DATASET
◇ ◇ ◇ ◇ ◇

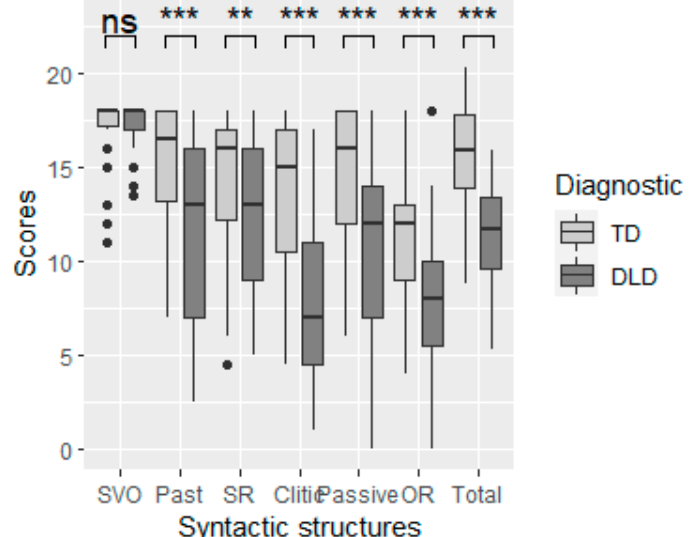
Figure 1. Comparisons between children with TD and DLD for the DA of morphosyntax. ns: non-significant; ** p < 0.01; *** p < 0.001.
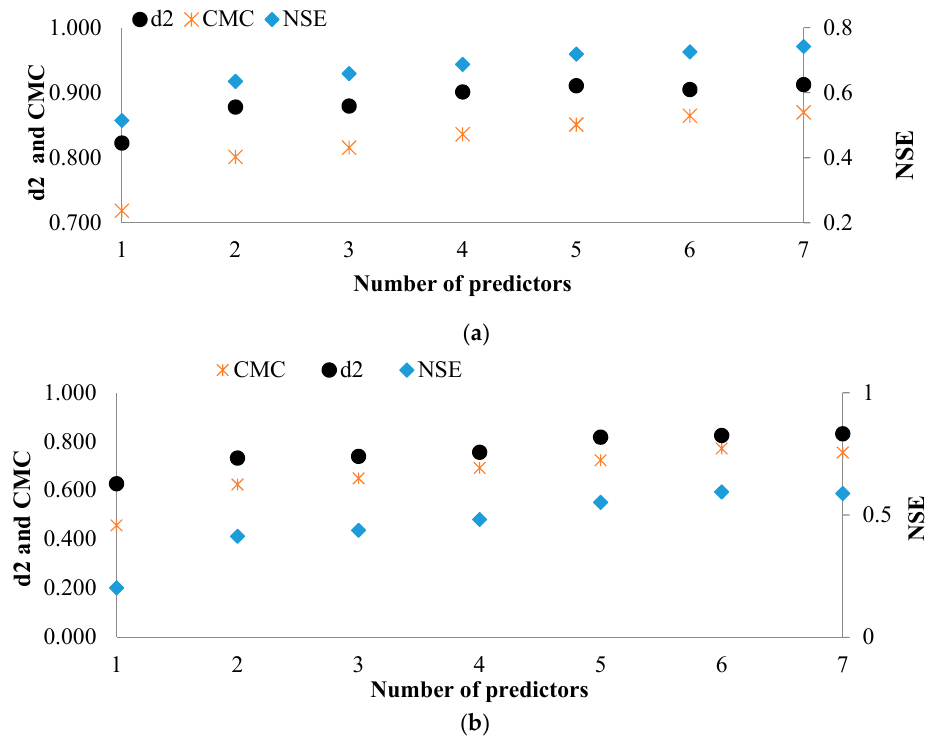
Figure 5. Increasing the rainfall forecasting performance by increasing the number of variables in the predictors’ set for TOPSIS method, ( a ) RCU and ( b ) RMAX.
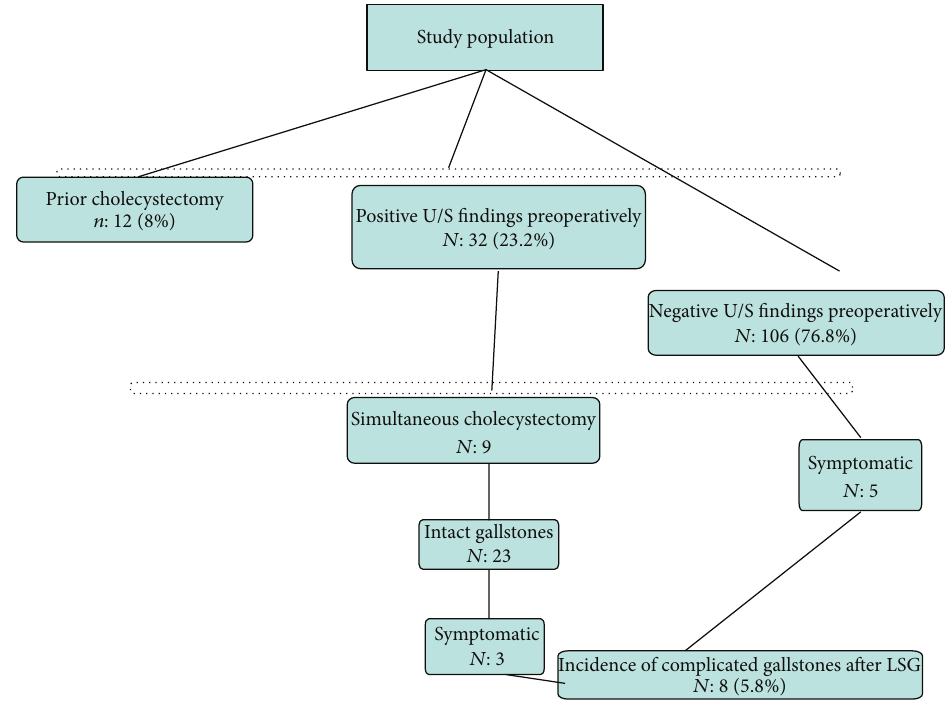
Figure 1: Incidence of complicated gallstones after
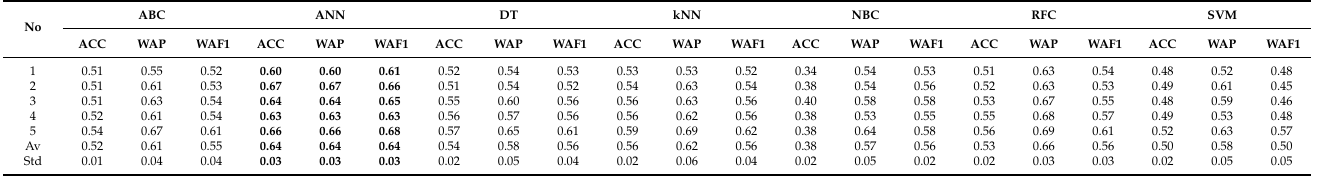
Table 9. Cross validation test results for the text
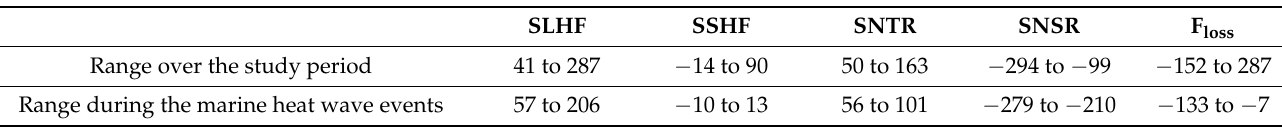
Table 2. Range of the sea surface radiation budget components over the study period and during marine heat wave events (all values are in W m − 2 ). SLHF SSHF SNTR SNSR F loss Range over the study period 41 to 287 − 14 to 90 50 to 163 − 294 to − 99 − 152 to 287 Range during the marine heat wave events 57 to 206 − 10 to 13 56 to 101 − 279 to − 210 − 133 to −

◇ ◇ ◇ ◇ ◇

REQUIRED ACTION
Which of the lines in the material above contain "Figure"? Copy each one out.

EXERCISE ANSWER
Figure 1. Comparisons between children with TD and DLD for the DA of morphosyntax. ns: non-significant; ** p < 0.01; *** p < 0.001.
Figure 5. Increasing the rainfall forecasting performance by increasing the number of variables in the predictors’ set for TOPSIS method, ( a ) RCU and ( b ) RMAX.
Figure 1: Incidence of complicated gallstones after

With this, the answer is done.